Each holder of a 10 CFR part 50 or 10 CFR part 53 construction
permit, or a holder of a combined license under parts 52 or 53 of this
chapter before the date that the Commission had made the finding under
Sec. Sec. 52.103(g) or 53.1452(g) of this chapter, who also holds a
license under part 70 of this chapter authorizing ownership, possession
and storage only of special nuclear material at the site of the nuclear
reactor for use as fuel in operation of the nuclear reactor after
issuance of either an operating license under 10 CFR part 50 or 53, or
a combined license under 10 CFR part 52 or 53, shall, during the period
before issuance of a license authorizing operation under 10 CFR part 50
or 53, or the period before the Commission makes the finding under
Sec. 52.103(g) or Sec. 53.1452(g) of this chapter, as applicable,
have and maintain financial protection in the amount of $1,000,000.

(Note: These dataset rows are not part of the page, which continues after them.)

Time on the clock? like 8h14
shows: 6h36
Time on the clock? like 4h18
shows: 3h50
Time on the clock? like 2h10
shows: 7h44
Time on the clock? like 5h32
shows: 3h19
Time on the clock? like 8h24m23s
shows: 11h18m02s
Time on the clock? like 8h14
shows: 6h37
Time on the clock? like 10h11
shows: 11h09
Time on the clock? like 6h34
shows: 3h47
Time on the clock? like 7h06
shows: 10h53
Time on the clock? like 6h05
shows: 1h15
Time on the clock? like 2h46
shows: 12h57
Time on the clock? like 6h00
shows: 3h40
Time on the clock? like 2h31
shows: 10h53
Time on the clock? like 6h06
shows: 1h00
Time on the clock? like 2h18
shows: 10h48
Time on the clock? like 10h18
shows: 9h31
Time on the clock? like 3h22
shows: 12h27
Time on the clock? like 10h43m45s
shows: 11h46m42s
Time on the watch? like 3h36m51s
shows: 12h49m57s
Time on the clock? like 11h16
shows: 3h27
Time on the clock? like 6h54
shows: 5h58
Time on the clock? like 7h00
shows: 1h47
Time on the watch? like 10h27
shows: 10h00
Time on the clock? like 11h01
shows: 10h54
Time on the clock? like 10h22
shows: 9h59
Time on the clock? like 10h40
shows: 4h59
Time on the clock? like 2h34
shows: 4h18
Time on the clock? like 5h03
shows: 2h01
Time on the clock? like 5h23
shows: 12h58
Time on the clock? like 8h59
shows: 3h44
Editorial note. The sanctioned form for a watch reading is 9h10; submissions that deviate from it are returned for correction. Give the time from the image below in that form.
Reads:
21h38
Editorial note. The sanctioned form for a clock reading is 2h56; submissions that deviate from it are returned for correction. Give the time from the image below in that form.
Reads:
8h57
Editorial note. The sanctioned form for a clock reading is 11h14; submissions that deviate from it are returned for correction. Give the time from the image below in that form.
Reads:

Proof of financial protection shall be filed with the Commission in the
manner specified in Sec. 140.15 before issuance of the license under
part 70 of this chapter.
0
177. In Sec. 140.20, revise paragraphs (a)(1)(i) and (ii) to read as
follows:
Sec. 140.20 Indemnity agreements and liens.
(a) * * *
(1)(i) The effective date of the license (issued under part 50 or
part 53 of this chapter) authorizing the licensee to operate the
nuclear reactor involved; or
(ii) The date that the Commission makes the finding under
Sec. Sec. 52.103(g) or 53.1452(g) of this chapter; or
* * * * *
PART 150--EXEMPTIONS AND CONTINUED REGULATORY AUTHORITY IN
AGREEMENT STATES AND IN OFFSHORE WATERS UNDER SECTION 274
0
178. The authority citation for 10 CFR part 150 continues to read as
follows:
Authority: Atomic Energy Act of 1954, secs. 11, 53, 81, 83, 84,
122, 161, 181, 223, 234, 274 (42 U.S.C. 2014, 2201, 2231, 2273,
2282, 2021); Energy Reorganization Act of 1974, sec. 201 (42 U.S.C.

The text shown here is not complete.